Work item -> Read the data below line by line and copy each one with "nápletem" in it.

━━━━━━━━━━

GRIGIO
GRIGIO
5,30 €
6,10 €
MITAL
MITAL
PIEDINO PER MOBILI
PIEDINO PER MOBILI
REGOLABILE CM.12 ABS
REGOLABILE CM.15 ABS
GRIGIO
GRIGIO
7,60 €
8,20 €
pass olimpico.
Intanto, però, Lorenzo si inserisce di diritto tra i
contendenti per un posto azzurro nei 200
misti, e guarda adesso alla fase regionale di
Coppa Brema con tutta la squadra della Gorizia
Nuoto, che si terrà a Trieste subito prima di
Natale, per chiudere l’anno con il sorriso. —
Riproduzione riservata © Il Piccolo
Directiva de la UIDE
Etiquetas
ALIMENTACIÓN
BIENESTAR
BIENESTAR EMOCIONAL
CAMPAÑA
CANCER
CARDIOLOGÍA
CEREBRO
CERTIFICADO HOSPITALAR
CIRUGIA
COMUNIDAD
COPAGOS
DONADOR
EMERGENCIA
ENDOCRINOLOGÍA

━━━━━━━━━━

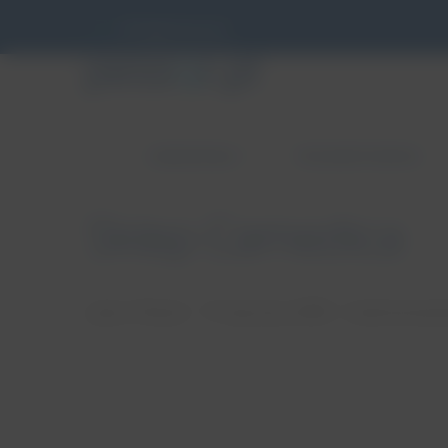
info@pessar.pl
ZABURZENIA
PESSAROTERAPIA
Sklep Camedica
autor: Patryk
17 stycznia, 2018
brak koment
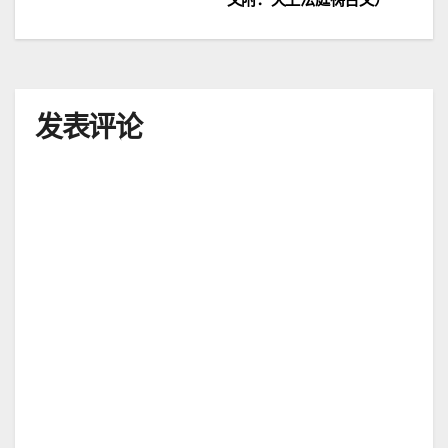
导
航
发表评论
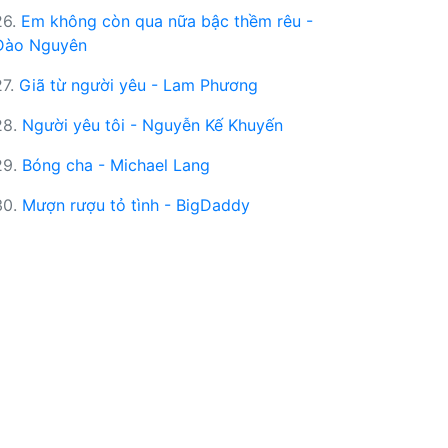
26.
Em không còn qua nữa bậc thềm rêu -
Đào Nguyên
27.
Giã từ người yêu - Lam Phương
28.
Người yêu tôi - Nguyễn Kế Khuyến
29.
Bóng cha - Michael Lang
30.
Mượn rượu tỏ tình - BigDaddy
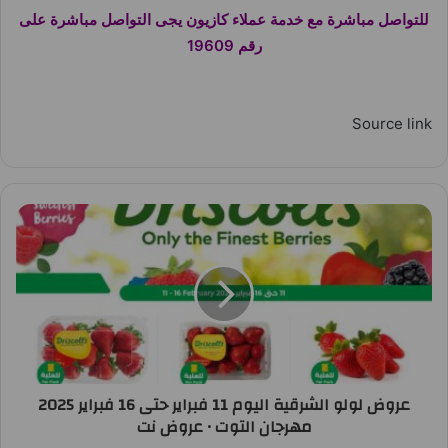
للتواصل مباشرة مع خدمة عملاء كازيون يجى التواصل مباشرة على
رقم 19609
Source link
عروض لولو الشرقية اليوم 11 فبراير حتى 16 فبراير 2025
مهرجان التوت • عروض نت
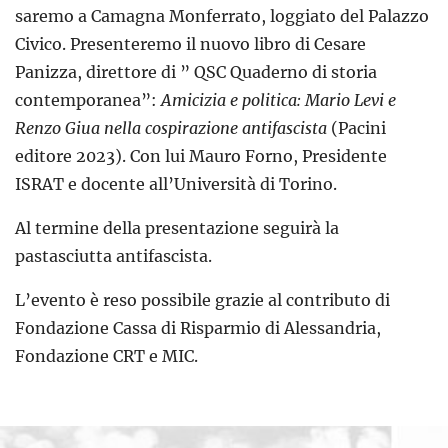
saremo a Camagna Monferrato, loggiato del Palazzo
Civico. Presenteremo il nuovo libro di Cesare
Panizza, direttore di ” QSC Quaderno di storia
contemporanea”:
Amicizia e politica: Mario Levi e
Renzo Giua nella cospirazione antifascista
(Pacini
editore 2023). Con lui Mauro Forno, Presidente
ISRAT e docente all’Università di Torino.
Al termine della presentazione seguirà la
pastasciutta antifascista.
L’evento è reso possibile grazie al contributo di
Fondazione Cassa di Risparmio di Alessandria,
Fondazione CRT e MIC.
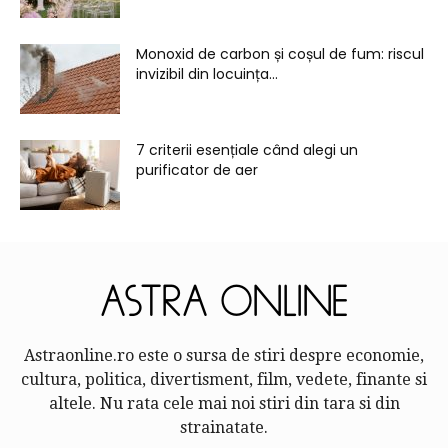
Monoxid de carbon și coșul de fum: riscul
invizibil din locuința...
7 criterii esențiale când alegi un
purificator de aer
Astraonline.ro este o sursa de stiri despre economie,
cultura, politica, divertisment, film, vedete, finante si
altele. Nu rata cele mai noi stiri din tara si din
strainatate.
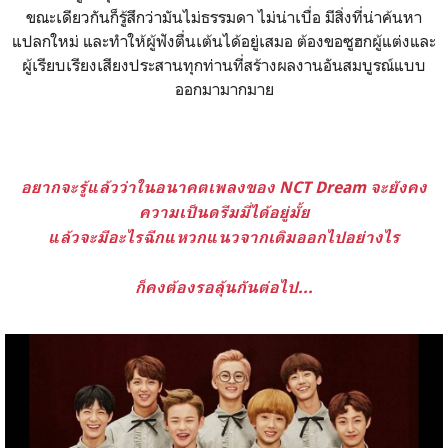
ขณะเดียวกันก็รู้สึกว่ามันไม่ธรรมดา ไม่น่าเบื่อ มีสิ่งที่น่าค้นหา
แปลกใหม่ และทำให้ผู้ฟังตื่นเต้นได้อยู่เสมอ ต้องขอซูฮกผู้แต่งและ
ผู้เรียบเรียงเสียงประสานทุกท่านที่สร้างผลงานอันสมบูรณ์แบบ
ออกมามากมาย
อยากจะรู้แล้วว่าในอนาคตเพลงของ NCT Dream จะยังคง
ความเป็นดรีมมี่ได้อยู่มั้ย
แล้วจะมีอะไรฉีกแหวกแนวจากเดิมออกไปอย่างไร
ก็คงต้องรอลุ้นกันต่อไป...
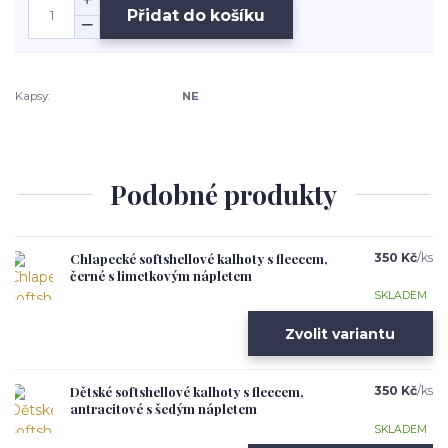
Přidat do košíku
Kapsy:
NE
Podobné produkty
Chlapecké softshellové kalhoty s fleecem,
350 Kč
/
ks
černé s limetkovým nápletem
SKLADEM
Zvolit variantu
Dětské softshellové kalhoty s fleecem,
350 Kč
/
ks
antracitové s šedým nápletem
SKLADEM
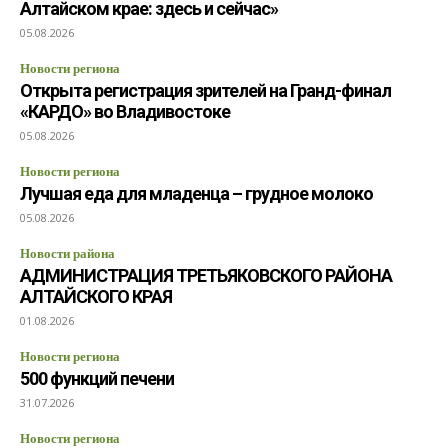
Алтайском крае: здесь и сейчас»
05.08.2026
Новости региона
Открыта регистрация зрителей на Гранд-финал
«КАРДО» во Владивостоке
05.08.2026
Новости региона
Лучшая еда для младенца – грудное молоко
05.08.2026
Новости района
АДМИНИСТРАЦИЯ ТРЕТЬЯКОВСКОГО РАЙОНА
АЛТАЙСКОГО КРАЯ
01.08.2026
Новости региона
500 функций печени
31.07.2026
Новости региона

━━━━━━━━━━

Solution to this task ->
černé s limetkovým nápletem
antracitové s šedým nápletem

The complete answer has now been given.